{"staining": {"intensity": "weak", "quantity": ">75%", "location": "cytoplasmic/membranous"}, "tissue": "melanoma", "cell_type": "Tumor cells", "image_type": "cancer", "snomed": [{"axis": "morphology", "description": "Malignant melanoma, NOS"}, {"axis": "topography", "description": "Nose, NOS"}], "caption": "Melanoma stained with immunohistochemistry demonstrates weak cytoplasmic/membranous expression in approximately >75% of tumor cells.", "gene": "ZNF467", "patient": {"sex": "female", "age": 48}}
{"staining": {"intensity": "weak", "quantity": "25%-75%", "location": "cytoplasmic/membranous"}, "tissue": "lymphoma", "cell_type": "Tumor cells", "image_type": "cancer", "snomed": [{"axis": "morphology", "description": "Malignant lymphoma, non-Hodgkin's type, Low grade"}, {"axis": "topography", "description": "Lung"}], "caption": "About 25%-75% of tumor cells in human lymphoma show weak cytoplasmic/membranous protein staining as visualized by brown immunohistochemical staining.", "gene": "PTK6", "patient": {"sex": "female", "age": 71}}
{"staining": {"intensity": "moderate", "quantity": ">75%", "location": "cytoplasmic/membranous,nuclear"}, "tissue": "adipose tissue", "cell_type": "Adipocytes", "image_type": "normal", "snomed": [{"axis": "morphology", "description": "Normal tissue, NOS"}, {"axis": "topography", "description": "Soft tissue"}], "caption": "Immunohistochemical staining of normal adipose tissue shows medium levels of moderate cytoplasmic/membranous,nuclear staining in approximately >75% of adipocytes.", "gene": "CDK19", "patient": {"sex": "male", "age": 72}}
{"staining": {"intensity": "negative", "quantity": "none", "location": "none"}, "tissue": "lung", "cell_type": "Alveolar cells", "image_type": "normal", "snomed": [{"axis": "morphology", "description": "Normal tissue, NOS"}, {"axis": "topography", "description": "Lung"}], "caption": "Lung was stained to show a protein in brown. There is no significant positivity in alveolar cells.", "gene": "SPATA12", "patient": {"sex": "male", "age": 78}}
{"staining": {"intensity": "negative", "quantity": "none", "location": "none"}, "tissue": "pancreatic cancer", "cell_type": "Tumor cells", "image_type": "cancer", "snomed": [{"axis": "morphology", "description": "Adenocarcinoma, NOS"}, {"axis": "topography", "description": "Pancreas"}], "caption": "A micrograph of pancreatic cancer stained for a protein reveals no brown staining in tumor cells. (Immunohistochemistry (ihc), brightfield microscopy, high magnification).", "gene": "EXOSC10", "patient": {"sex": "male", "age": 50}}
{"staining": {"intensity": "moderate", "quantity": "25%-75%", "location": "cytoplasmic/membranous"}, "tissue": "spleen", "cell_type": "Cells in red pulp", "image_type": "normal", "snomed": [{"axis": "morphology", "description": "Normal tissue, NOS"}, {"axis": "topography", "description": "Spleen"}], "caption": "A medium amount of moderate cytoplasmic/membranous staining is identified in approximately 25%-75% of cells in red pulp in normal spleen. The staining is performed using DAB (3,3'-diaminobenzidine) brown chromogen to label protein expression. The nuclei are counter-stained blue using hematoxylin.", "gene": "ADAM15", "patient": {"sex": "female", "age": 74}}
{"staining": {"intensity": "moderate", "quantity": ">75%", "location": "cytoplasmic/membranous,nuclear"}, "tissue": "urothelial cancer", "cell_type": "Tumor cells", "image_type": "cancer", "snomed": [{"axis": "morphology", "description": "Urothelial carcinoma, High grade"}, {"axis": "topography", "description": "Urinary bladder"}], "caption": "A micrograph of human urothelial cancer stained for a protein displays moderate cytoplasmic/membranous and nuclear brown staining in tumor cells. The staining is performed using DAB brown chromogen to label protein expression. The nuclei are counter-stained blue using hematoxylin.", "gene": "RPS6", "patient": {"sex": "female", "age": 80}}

********

**What is expected**
Where does the string "human" appear in the records above? Show every line that holds it.

**The completed task**
{"staining": {"intensity": "weak", "quantity": "25%-75%", "location": "cytoplasmic/membranous"}, "tissue": "lymphoma", "cell_type": "Tumor cells", "image_type": "cancer", "snomed": [{"axis": "morphology", "description": "Malignant lymphoma, non-Hodgkin's type, Low grade"}, {"axis": "topography", "description": "Lung"}], "caption": "About 25%-75% of tumor cells in human lymphoma show weak cytoplasmic/membranous protein staining as visualized by brown immunohistochemical staining.", "gene": "PTK6", "patient": {"sex": "female", "age": 71}}
{"staining": {"intensity": "moderate", "quantity": ">75%", "location": "cytoplasmic/membranous,nuclear"}, "tissue": "urothelial cancer", "cell_type": "Tumor cells", "image_type": "cancer", "snomed": [{"axis": "morphology", "description": "Urothelial carcinoma, High grade"}, {"axis": "topography", "description": "Urinary bladder"}], "caption": "A micrograph of human urothelial cancer stained for a protein displays moderate cytoplasmic/membranous and nuclear brown staining in tumor cells. The staining is performed using DAB brown chromogen to label protein expression. The nuclei are counter-stained blue using hematoxylin.", "gene": "RPS6", "patient": {"sex": "female", "age": 80}}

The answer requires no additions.